Verb – Abate
This word has Latin roots that mean “to beat to,” as in “to beat back, to make less powerful, or to become smaller.”
“To become smaller” is the meaning that survived as the Latin abbatere became the English “abate.”
When something abates, it decreases or shrinks. In other words, to abate is to become smaller, to ease off, or to become less intense.
Part of speech:
It’s a verb, the intransitive kind: “The crisis abated;” “The war shows no signs of abating.”
When you need a transitive verb, use “bate” instead, which arose as a shortened form of “abate” and still survives today, mostly in the phrase “bated breath.” (“She waited with bated breath for her test score.”) But you can also talk about bating other things–beating them back, making them smaller or less intense–like feelings or hopes.
Other forms:
abated, abating, abatement
how to use it:
When we use the word “abate,” we’re often being serious or formal.
It’s usually something bad or destructive that abates, and so it’s usually good when things abate, like wars, battles, crises, conflicts, disputes, storms, hurricane winds, painful medical symptoms, etc.

= SUPPLIED MATERIAL =
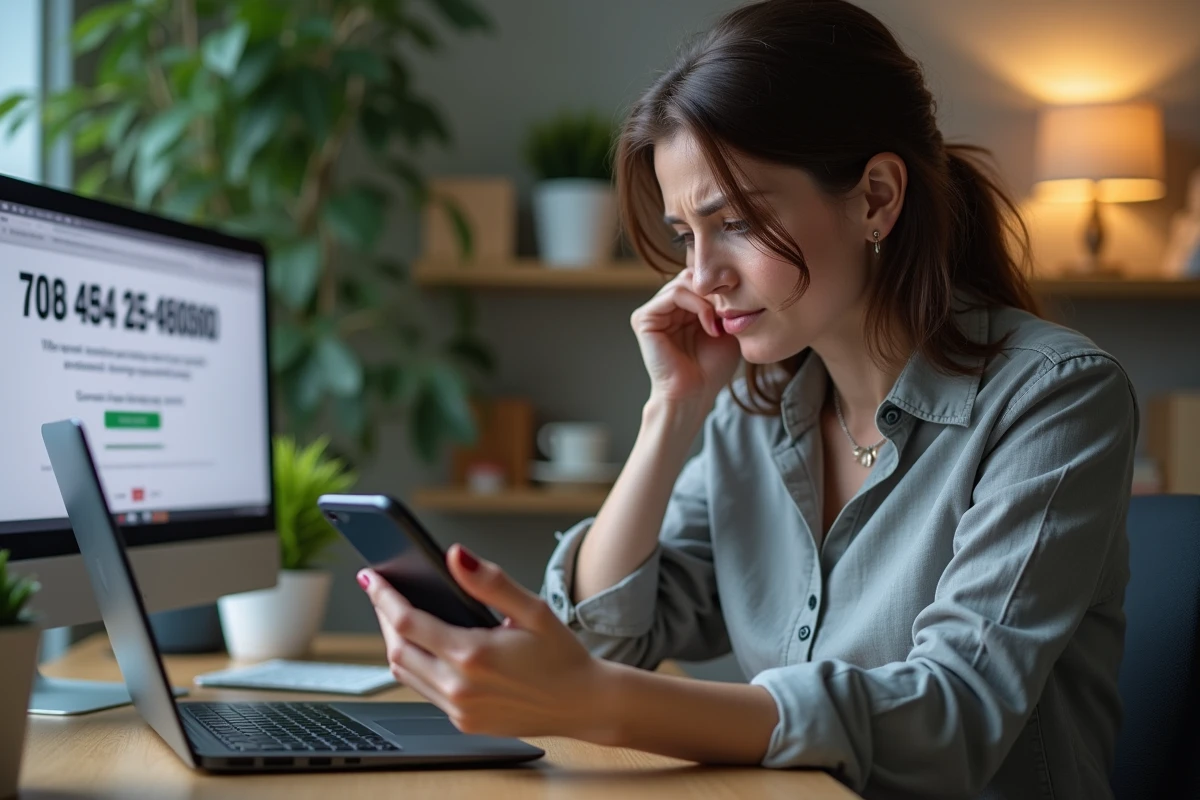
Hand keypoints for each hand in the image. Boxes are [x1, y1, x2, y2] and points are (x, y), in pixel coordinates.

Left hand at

= YOUR TASKS =
a – In the entry on the verb "abate," which form of the word is recommended when a transitive verb is needed?
b – Carry on the entry on the verb "abate" from the point where it stops.

= RESULTS OF THE TASKS =
a – "Bate," a shortened form of "abate."

b –
Often we complain about something not abating, or about something showing no signs (or few signs) of abating.
Although it’s usually bad things that abate, you can also say that good or neutral things abate, hinting that those things are powerful or forceful–like storms or hurricane winds. For example, we can say that the demand for a product is abating, or that the public’s fascination with some scandal is abating.
examples:
“More than 200 people were arrested in one of the worst outbreaks of violence in recent weeks as around five months of protests show no signs of abating.”
— Jessie Pang and Clare Jim, Reuters, 2 November 2019
“Mitt Romney entered his 400th consecutive hour of uneasy chuckling Monday, apparently stuck in an endless loop of discomfort and apprehension that so far has shown no sign of abating.”